Failing drugs deliver a dose of danger
Experts warn of a 'post-antibiotic apocalypse' as study paints a shocking picture of resistance to medicine
Antibiotics are now failing to work in a fifth of patients who suffer an infection after hospital surgery, according to the first major study investigating the crisis.
The global research, published by the Lancet, found that one in eight patients undergoing common procedures such as appendix removal developed an infection while recovering. And 22% of cases were found to be resistant to the antibiotics that should have protected them.
The study, led by the University of Edinburgh, tracked more than 13,000 patients in 66 countries who were having gastrointestinal surgery.
The new research – the first such detailed study to track the subject on such a scale – found levels of antibiotic resistance were highest in the poorest countries, where they were most frequently doled out.In such countries, almost a quarter of patients developed an infection, and 36% of these were found to be resistant to drugs.
While the figures were lower in more affluent parts of the world, including the UK, high-income countries still saw almost one in 10 patients undergoing such operations end up with an infection.
And of those, 17% were found to be antibiotic-resistant.
Lead researcher Dr Ewen Harrison said resistance across the globe was being fuelled by high levels of over-prescribing, especially in developing countries.
“We really should be worried about this.

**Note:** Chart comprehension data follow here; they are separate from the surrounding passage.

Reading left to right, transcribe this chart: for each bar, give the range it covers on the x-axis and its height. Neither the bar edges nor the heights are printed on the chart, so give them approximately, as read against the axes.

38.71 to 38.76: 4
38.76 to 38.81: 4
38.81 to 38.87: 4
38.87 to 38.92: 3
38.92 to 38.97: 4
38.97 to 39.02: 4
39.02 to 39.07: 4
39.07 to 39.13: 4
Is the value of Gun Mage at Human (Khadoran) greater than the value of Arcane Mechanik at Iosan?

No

We need to be much smarter about only using antibiotics when they are needed, not as a precaution. These organisms are not confined by country borders, so it takes global action to address this,” he added.Despite major concerns about the spread of antibiotic resistance, until now there was a lack of detailed evidence examining links between prescribing habits and antibiotic resistance globally, he said.

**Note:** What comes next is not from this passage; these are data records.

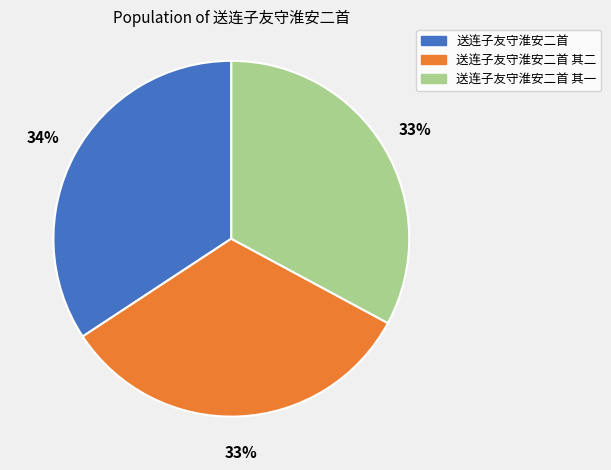

Is it true that 送连子友守淮安二首 其二 is 41% of the pie?

False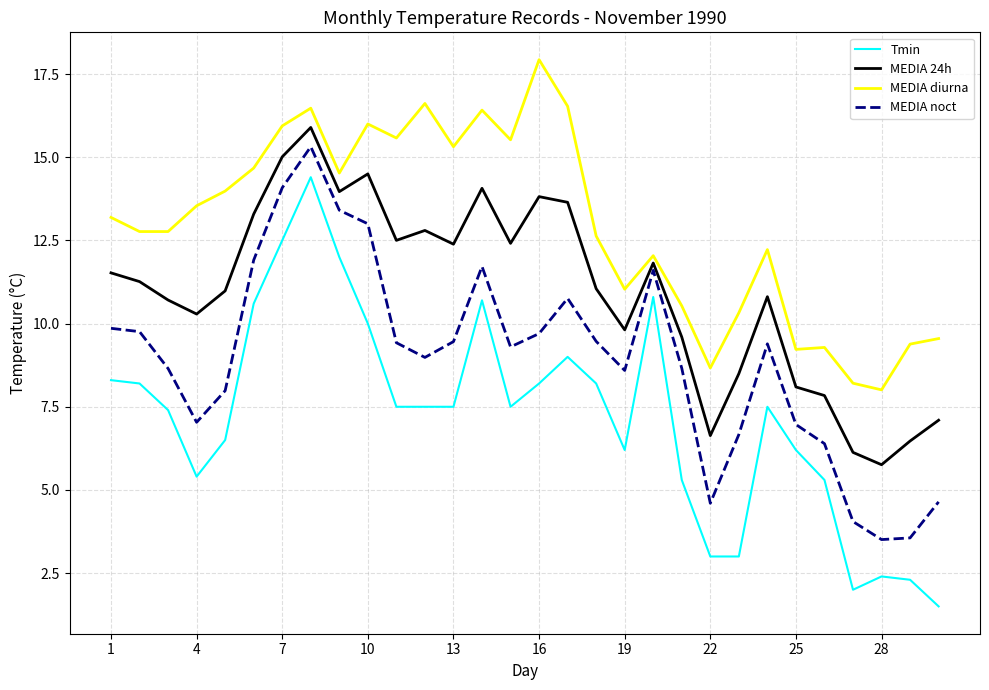

What is the difference between the maximum and minimum values in the MEDIA noct series?

11.8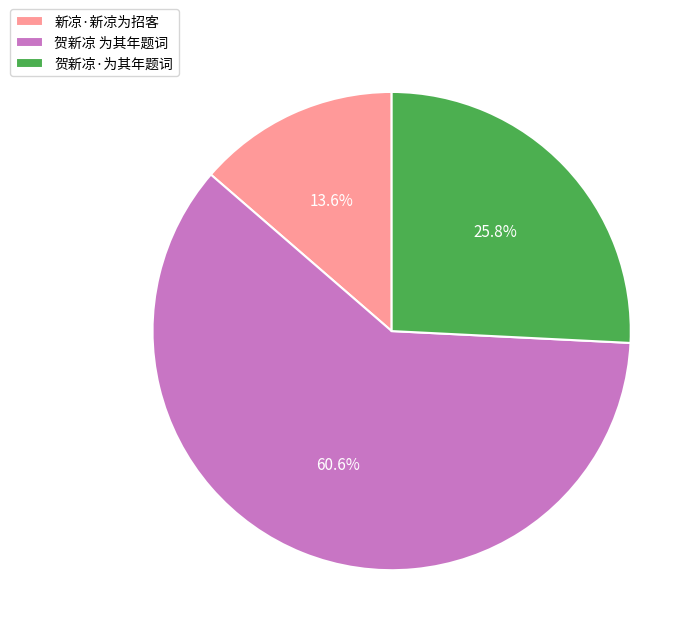

What percentage do 贺新凉·为其年题词 and 新凉·新凉为招客 together represent?

39.4%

In October, Dame Sally Davies, the chief medical officer for England, warned that Britain could face a “post-antibiotic apocalypse”, without swift action to cut needless use of such drugs.
It came as health officials launched a national campaign urging patients not to demand antibiotics, as part of global efforts to restrict use of the drugs.
The chief medical officer said patients often thought GPs were “being mean” when they refused them drugs, when in fact they were doing their best to conserve the antibiotics, so they are still available when they are truly needed.
If antibiotics lose their effectiveness it will spell “the end of modern medicine”, said Dame Sally, who added that global action to cut antibiotic use had been far too slow.